The Octopus MCP Server includes both read and write operations. Important security considerations:

Read Operations

  • Can read full deployment logs, which could include production secrets if they were not marked as secrets
  • Access to sensitive configuration data and variables
  • Exercise caution when connecting to tools and models you do not fully trust

Write Operations

By default, the following write operations are available:

  • Creating releases: Can create new releases for projects
  • Deploying releases: Can trigger deployments to environments (including production)
  • Running runbooks: Can execute runbooks against environments and tenants
  • Updating feature toggles: Can flip per-environment state and change rollout percentages on existing toggles
  • Arbitrary POST/PUT/PATCH via the execute backstop: Bounded to paths under /api, with an always-on sensitive denylist. The per-toolset path allowlist applies only when --toolsets has been narrowed; with all toolsets enabled (the default) the only path gates are the /api boundary and the sensitive denylist.

Pass --read-only to disable all of the above. DELETE requests through execute require an additional --allow-deletes flag — a deliberate opt-in for irreversible operations — and remain blocked when --read-only is set.

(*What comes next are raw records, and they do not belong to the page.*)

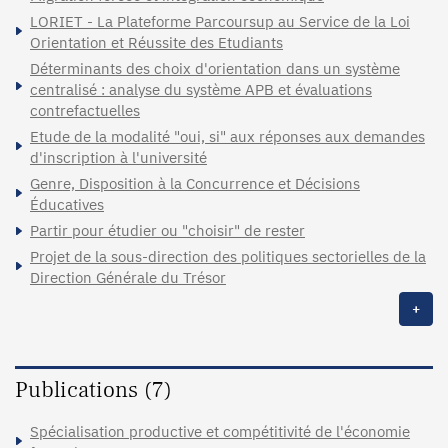
LORIET - La Plateforme Parcoursup au Service de la Loi
Orientation et Réussite des Etudiants
Déterminants des choix d'orientation dans un système
centralisé : analyse du système APB et évaluations
contrefactuelles
Etude de la modalité "oui, si" aux réponses aux demandes
d'inscription à l'université
Genre, Disposition à la Concurrence et Décisions
Éducatives
Partir pour étudier ou "choisir" de rester
Projet de la sous-direction des politiques sectorielles de la
Direction Générale du Trésor
+
Publications (7)
Spécialisation productive et compétitivité de l'économie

Critical Security Measures:

  1. Least Privilege: Use API keys with the minimum permissions needed for your use case
  2. Opt In to Read-Only Mode: Writes are enabled by default. For production, pass --read-only unless you have a specific, controlled use case for write operations. DELETE always requires the additional --allow-deletes opt-in.
  3. Method gating is server-side and hard-coded: The HTTP method passed to execute is the authoritative classifier. The agent cannot bypass the gate by misrepresenting what the call does — POST/PUT/PATCH/DELETE requests get tier-specific gating regardless of the prose in the request body.
  4. Toolset filtering doubles as a kill switch: Narrowing --toolsets removes both the disabled toolsets' curated tools and their paths from the execute allowlist. (The allowlist is only consulted when toolsets are narrowed; with all toolsets enabled execute is bounded by the /api shape check and the sensitive denylist instead.)
  5. Prompt Injection Risk: Running agents in fully automated fashion could make you vulnerable to prompt-injection attacks

Recommendation: For production environments, pass --read-only unless you have a specific, controlled use case for write operations. Leave --allow-deletes off unless you specifically need DELETE semantics through execute.

🤝 Contributions

Contributions are welcome! :heart: Please read our Contributing Guide for information about how to get involved in this project.

We are eager to hear how you plan to use Octopus MCP Server and what features you would like to see included in future version.

Please use Issues to provide feedback, or request features.

If you are a current Octopus customer, please report any issues you experience using our MCP server to our support team. This will ensure you get a timely response within our standard support guarantees.

License

This project is licensed under the terms of Mozilla Public License 2.0 open source license.